Yesterday’s CTFC press release states that Gelfman Blueprint Inc. and CEO Nicholas Gelfman engaged in fraudulent practices such as hiding trading losses by giving fake performance reports to customers regarding bitcoin trading. These reports led customers to believe profits had been made on their behalf. Actual records showed only a few trades and customer losses — not profits.
The CFTC, which initially filed charges against the investment scam last September, described the operation as “a pooled commodity fund that purportedly employed a high-frequency, algorithmic trading strategy, executed by Defendants’ computer trading program called ‘Jigsaw.’” GBI started its Ponzi scheme in 2014.
According to a CCN report last year, Gelfman received over $600,000 from 80 different investors over the course of two years.
CFTC Director of Enforcement James Mcdonald stated in yesterday’s press release:
“This case marks yet another victory for the Commission in the virtual currency enforcement arena. As this string of cases shows, the CFTC is determined to identify bad actors in these virtual currency markets and hold them accountable. I’m grateful to the members of Enforcement’s Virtual Currency Task Force for their tireless work on these matters.”

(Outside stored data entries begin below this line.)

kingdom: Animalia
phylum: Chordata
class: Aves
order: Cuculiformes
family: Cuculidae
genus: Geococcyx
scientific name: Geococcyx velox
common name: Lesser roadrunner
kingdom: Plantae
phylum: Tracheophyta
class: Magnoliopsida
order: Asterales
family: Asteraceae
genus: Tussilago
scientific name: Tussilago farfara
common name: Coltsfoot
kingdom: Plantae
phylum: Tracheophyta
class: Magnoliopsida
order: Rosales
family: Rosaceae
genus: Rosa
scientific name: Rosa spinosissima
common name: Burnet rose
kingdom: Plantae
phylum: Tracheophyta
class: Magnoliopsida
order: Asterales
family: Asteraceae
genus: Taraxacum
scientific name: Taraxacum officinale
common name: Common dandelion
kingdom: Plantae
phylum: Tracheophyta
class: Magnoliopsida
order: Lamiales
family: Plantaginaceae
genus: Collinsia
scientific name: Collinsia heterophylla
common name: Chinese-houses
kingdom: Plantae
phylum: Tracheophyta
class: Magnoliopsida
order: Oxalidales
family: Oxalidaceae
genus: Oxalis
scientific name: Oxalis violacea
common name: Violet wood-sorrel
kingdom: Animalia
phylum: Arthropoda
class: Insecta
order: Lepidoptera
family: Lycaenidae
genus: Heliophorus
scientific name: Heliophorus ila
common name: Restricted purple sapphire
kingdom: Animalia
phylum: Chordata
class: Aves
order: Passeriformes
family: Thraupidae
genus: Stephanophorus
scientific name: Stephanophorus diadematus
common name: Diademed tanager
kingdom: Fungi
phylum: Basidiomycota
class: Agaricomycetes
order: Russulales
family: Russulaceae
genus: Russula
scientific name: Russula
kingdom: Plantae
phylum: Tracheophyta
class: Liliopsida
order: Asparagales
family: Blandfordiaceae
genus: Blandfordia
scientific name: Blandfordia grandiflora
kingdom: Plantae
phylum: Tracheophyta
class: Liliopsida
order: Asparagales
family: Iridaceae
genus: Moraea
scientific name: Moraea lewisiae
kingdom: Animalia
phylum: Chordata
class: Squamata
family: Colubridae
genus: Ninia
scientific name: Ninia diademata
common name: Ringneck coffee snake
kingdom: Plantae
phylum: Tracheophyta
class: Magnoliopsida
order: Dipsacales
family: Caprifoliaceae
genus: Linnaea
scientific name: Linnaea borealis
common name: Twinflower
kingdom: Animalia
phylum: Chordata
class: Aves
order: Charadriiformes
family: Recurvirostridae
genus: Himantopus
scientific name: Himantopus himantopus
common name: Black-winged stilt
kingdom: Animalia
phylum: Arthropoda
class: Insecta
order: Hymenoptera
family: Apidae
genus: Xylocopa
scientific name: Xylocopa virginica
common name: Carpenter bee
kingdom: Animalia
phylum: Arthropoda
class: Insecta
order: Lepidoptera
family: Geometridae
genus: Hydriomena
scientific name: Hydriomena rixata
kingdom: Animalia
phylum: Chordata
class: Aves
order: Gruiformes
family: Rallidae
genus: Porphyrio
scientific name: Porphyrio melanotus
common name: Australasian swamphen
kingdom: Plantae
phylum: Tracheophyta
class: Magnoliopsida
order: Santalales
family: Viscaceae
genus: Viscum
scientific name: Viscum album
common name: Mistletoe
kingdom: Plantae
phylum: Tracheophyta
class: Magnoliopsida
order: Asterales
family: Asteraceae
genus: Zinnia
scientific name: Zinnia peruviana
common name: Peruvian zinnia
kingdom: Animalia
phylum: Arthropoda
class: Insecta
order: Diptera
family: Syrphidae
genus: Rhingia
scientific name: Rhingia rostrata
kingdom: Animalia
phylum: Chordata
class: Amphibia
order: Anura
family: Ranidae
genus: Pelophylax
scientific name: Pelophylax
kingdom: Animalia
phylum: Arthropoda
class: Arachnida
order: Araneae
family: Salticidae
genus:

Although legal proceedings started last year, penalties were not finalized until three days ago. Legal orders concluded that GBI’s strategy for customer profit “was fake, the purported performance reports were false, and—as in all Ponzi schemes—payouts of supposed profits to GBI Customers in actuality consisted of other customers’ misappropriated funds,” according to a CFTC statement.
Nicholas Gelfman was also deemed liable for GBI’s Ponzi scheme actions. Yesterday’s press release also revealed, “that Gelfman, to conceal the scheme’s trading losses and misappropriation, staged a fake computer ‘hack’ that supposedly caused the loss of nearly all customer funds.”
Penalties include GBI being ordered to pay over $550,000 back to customers, and Gelfman himself paying about $492,000 to customers. The fraudsters will also pay over $1.8 million in penalties, as well as receive a permanent ban from trading and registration.
Yesterday’s release concluded with a statement that, “The CFTC will continue to fight vigorously for the protection of customers and to ensure the wrongdoers are held accountable.”